Gord was with me for years — Gordon Sheard. And from the late eighties, for about ten, twelve years, we worked together at my music production company. And he is an unbelievable musician. He went on to get his PhD in Brazilian music. He’s now head of Composition at Humber [College]. Just a wicked keyboard player. George Koller is probably Canada’s primo upright bass player. And he’s amazing. He’s [a] very, very different bass player than most upright players.
How did you connect with these guys?
Well, Gord I’ve known, as I said, since the late eighties. Someone introduced us when I had a little band. He joined my band. And then we were in the studio all the time. Every day. So I’ve known them for a long time. And George we used all the time in the studio.
Is there a lot of improvisation at your shows then?
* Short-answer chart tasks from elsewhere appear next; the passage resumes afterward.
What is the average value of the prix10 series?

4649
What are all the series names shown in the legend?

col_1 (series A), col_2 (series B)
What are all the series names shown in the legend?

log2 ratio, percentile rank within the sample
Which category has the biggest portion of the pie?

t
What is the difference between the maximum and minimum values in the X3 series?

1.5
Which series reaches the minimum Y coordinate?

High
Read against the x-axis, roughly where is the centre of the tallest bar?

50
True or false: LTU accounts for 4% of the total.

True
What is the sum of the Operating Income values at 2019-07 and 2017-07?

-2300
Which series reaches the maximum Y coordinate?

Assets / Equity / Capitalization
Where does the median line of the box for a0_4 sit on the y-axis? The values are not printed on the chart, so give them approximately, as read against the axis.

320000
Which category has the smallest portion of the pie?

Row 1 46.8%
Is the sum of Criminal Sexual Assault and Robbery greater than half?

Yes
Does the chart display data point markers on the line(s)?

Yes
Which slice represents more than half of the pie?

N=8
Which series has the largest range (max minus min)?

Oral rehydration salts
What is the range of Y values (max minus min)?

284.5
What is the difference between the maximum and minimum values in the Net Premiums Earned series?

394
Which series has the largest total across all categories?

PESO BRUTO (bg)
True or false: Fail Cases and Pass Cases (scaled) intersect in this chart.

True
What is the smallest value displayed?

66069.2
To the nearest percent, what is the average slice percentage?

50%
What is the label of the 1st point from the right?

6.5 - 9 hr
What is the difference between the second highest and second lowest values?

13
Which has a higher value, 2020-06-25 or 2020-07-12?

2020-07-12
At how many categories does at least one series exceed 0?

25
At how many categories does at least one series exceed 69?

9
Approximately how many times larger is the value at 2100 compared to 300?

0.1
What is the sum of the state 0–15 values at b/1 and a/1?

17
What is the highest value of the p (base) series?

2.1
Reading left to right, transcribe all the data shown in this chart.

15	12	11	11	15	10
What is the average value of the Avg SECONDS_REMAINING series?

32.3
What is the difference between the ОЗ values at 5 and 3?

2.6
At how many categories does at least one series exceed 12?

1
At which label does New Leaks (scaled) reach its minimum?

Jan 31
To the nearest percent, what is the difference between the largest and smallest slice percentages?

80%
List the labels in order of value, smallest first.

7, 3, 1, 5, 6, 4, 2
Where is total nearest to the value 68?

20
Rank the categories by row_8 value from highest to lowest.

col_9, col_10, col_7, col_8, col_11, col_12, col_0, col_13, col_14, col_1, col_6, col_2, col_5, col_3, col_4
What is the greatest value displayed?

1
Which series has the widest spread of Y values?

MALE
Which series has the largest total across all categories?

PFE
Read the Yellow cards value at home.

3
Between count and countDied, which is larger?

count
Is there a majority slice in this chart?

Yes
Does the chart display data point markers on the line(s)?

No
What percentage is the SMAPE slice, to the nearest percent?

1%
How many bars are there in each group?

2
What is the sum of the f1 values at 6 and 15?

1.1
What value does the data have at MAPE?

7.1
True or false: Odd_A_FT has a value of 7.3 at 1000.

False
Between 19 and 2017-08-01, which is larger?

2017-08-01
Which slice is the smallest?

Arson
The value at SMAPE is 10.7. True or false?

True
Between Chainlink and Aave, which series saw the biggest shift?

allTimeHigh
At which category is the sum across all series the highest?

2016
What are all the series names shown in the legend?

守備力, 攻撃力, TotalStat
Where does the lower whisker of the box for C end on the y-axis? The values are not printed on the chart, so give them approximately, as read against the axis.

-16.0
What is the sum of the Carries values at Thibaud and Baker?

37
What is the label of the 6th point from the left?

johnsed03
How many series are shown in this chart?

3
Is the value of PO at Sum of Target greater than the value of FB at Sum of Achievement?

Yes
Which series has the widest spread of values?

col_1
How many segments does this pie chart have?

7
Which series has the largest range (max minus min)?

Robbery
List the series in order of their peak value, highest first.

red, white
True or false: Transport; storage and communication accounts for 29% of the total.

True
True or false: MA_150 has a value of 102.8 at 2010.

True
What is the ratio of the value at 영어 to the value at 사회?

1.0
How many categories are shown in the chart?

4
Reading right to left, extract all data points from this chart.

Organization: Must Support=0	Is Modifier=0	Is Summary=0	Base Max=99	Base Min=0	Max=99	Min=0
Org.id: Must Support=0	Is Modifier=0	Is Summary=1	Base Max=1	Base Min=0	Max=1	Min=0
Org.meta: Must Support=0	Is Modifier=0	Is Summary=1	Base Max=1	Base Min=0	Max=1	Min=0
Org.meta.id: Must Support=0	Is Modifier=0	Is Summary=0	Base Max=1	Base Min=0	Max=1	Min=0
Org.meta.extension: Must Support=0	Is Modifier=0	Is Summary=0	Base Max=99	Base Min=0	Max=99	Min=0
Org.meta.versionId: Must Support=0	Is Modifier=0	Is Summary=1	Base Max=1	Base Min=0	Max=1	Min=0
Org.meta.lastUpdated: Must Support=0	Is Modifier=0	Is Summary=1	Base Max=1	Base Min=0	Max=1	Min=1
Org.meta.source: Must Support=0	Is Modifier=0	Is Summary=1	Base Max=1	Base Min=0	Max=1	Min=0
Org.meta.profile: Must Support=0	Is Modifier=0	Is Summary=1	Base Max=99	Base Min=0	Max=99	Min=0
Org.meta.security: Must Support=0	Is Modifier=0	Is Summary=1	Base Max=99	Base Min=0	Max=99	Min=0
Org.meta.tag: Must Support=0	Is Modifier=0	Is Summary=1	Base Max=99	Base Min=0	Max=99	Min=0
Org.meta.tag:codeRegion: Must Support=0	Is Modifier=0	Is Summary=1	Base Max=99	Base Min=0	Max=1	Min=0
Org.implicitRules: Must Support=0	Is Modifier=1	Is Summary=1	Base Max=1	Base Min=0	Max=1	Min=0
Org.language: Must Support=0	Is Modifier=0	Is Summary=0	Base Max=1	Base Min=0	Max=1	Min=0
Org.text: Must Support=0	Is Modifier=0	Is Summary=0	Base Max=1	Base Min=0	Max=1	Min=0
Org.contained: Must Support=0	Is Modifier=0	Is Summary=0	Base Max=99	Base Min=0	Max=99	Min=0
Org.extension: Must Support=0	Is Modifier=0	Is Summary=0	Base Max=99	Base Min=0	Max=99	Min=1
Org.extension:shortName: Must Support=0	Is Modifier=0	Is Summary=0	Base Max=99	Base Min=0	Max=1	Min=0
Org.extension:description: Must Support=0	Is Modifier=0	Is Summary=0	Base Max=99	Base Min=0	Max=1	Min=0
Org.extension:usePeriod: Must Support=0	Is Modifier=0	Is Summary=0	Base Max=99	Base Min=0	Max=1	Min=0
Yeah! There’s much more so than obviously [on] the album. Those guys, you just let ‘em go. I love it as well. You’ve got a song, and then you let these guys go off on a tangent. It’s great.
What about you?
I started as keyboards, but I play a lot of guitar. And there’s another keyboard as well. But they’re so amazing [laughs] I let them do it. I really do. I like to jam as well — improvise on keyboards more. And sometimes guitar.
Yeah, I mean I’ve always been good on keyboards, but Gord is . . . those guys are top in the country. And it’s jazz. And they’re jazzists. [laughs] I’m not a jazzer.
Do you ever think you’re gonna branch out into that realm?
A little bit. I mean, some of the songs . . . have a jazz bent. But no. I know that ship, whatever, passed me by. I mean I love it. I really love a lot of it. But I’m the singer. I’m not a jazzist.
Guitarist as well?
Yep. I love writing on guitar. A lot. And I started just doing it on the acoustic, but now I’m bringing electric into my shows. So I brought my Strat out. As well as the Ed-Sheeran-little-practice-Martin-guitar, which fits in the overheard. So it’s great! I used it on the show a couple of weeks ago. I bought it and it’s fantastic. I love it. So I’m using that as well.
Is there anything wild planned for you performances here?
D: Don’t think so. Wild . . . Not gonna . . . [if you] have any fireworks — that could be deadly. Not that I think of. But you never know. You never know.
Guess you gotta keep everyone on their toes.
Gotta keep ‘em on their toes. I’ve started using the harmonizer box, which gives you two [harmonies.] So I can recreate things on the record on some of the songs. That always surprises people. And we just fell upon this little item. I think I sent out an assistant from the studio and I said, “Just get me a harmonizer.” And it’s an amazing one. It’s great. So that, I love. That surprises some people.